## Instructions to follow
Only the pictures should be left out; write out all other data exactly.

## Records for the task
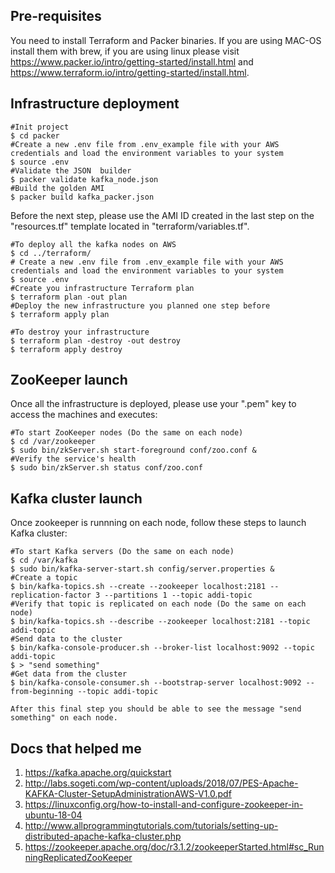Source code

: ## Pre-requisites

You need to install Terraform and Packer binaries. If you are using MAC-OS install them with brew, if you are using linux please visit https://www.packer.io/intro/getting-started/install.html and https://www.terraform.io/intro/getting-started/install.html.

## Infrastructure deployment

    #Init project
    $ cd packer
    #Create a new .env file from .env_example file with your AWS credentials and load the environment variables to your system
    $ source .env
    #Validate the JSON  builder
    $ packer validate kafka_node.json
    #Build the golden AMI
    $ packer build kafka_packer.json

Before the next step, please use the AMI ID created in the last step on the "resources.tf" template located in "terraform/variables.tf".


    #To deploy all the kafka nodes on AWS
    $ cd ../terraform/
    # Create a new .env file from .env_example file with your AWS credentials and load the environment variables to your system
    $ source .env
    #Create you infrastructure Terraform plan
    $ terraform plan -out plan
    #Deploy the new infrastructure you planned one step before
    $ terraform apply plan

    #To destroy your infrastructure
    $ terraform plan -destroy -out destroy
    $ terraform apply destroy


## ZooKeeper launch

Once all the infrastructure is deployed, please use your ".pem" key to access the machines and executes:

    #To start ZooKeeper nodes (Do the same on each node)
    $ cd /var/zookeeper
    $ sudo bin/zkServer.sh start-foreground conf/zoo.conf &
    #Verify the service's health
    $ sudo bin/zkServer.sh status conf/zoo.conf


## Kafka cluster launch

Once zookeeper is runnning on each node, follow these steps to launch Kafka cluster:

    #To start Kafka servers (Do the same on each node)
    $ cd /var/kafka
    $ sudo bin/kafka-server-start.sh config/server.properties &
    #Create a topic
    $ bin/kafka-topics.sh --create --zookeeper localhost:2181 --replication-factor 3 --partitions 1 --topic addi-topic
    #Verify that topic is replicated on each node (Do the same on each node)
    $ bin/kafka-topics.sh --describe --zookeeper localhost:2181 --topic addi-topic
    #Send data to the cluster
    $ bin/kafka-console-producer.sh --broker-list localhost:9092 --topic addi-topic
    $ > "send something"
    #Get data from the cluster
    $ bin/kafka-console-consumer.sh --bootstrap-server localhost:9092 --from-beginning --topic addi-topic

    After this final step you should be able to see the message "send something" on each node.


## Docs that helped me
 1. https://kafka.apache.org/quickstart
 2. http://labs.sogeti.com/wp-content/uploads/2018/07/PES-Apache-KAFKA-Cluster-SetupAdministrationAWS-V1.0.pdf
 3. https://linuxconfig.org/how-to-install-and-configure-zookeeper-in-ubuntu-18-04
 4. http://www.allprogrammingtutorials.com/tutorials/setting-up-distributed-apache-kafka-cluster.php
 5. https://zookeeper.apache.org/doc/r3.1.2/zookeeperStarted.html#sc_RunningReplicatedZooKeeper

## Answer area
Source code

: ## Pre-requisites

You need to install Terraform and Packer binaries. If you are using MAC-OS install them with brew, if you are using linux please visit https://www.packer.io/intro/getting-started/install.html and https://www.terraform.io/intro/getting-started/install.html.

## Infrastructure deployment

    #Init project
    $ cd packer
    #Create a new .env file from .env_example file with your AWS credentials and load the environment variables to your system
    $ source .env
    #Validate the JSON  builder
    $ packer validate kafka_node.json
    #Build the golden AMI
    $ packer build kafka_packer.json

Before the next step, please use the AMI ID created in the last step on the "resources.tf" template located in "terraform/variables.tf".


    #To deploy all the kafka nodes on AWS
    $ cd ../terraform/
    # Create a new .env file from .env_example file with your AWS credentials and load the environment variables to your system
    $ source .env
    #Create you infrastructure Terraform plan
    $ terraform plan -out plan
    #Deploy the new infrastructure you planned one step before
    $ terraform apply plan

    #To destroy your infrastructure
    $ terraform plan -destroy -out destroy
    $ terraform apply destroy


## ZooKeeper launch

Once all the infrastructure is deployed, please use your ".pem" key to access the machines and executes:

    #To start ZooKeeper nodes (Do the same on each node)
    $ cd /var/zookeeper
    $ sudo bin/zkServer.sh start-foreground conf/zoo.conf &
    #Verify the service's health
    $ sudo bin/zkServer.sh status conf/zoo.conf


## Kafka cluster launch

Once zookeeper is runnning on each node, follow these steps to launch Kafka cluster:

    #To start Kafka servers (Do the same on each node)
    $ cd /var/kafka
    $ sudo bin/kafka-server-start.sh config/server.properties &
    #Create a topic
    $ bin/kafka-topics.sh --create --zookeeper localhost:2181 --replication-factor 3 --partitions 1 --topic addi-topic
    #Verify that topic is replicated on each node (Do the same on each node)
    $ bin/kafka-topics.sh --describe --zookeeper localhost:2181 --topic addi-topic
    #Send data to the cluster
    $ bin/kafka-console-producer.sh --broker-list localhost:9092 --topic addi-topic
    $ > "send something"
    #Get data from the cluster
    $ bin/kafka-console-consumer.sh --bootstrap-server localhost:9092 --from-beginning --topic addi-topic

    After this final step you should be able to see the message "send something" on each node.


## Docs that helped me
 1. https://kafka.apache.org/quickstart
 2. http://labs.sogeti.com/wp-content/uploads/2018/07/PES-Apache-KAFKA-Cluster-SetupAdministrationAWS-V1.0.pdf
 3. https://linuxconfig.org/how-to-install-and-configure-zookeeper-in-ubuntu-18-04
 4. http://www.allprogrammingtutorials.com/tutorials/setting-up-distributed-apache-kafka-cluster.php
 5. https://zookeeper.apache.org/doc/r3.1.2/zookeeperStarted.html#sc_RunningReplicatedZooKeeper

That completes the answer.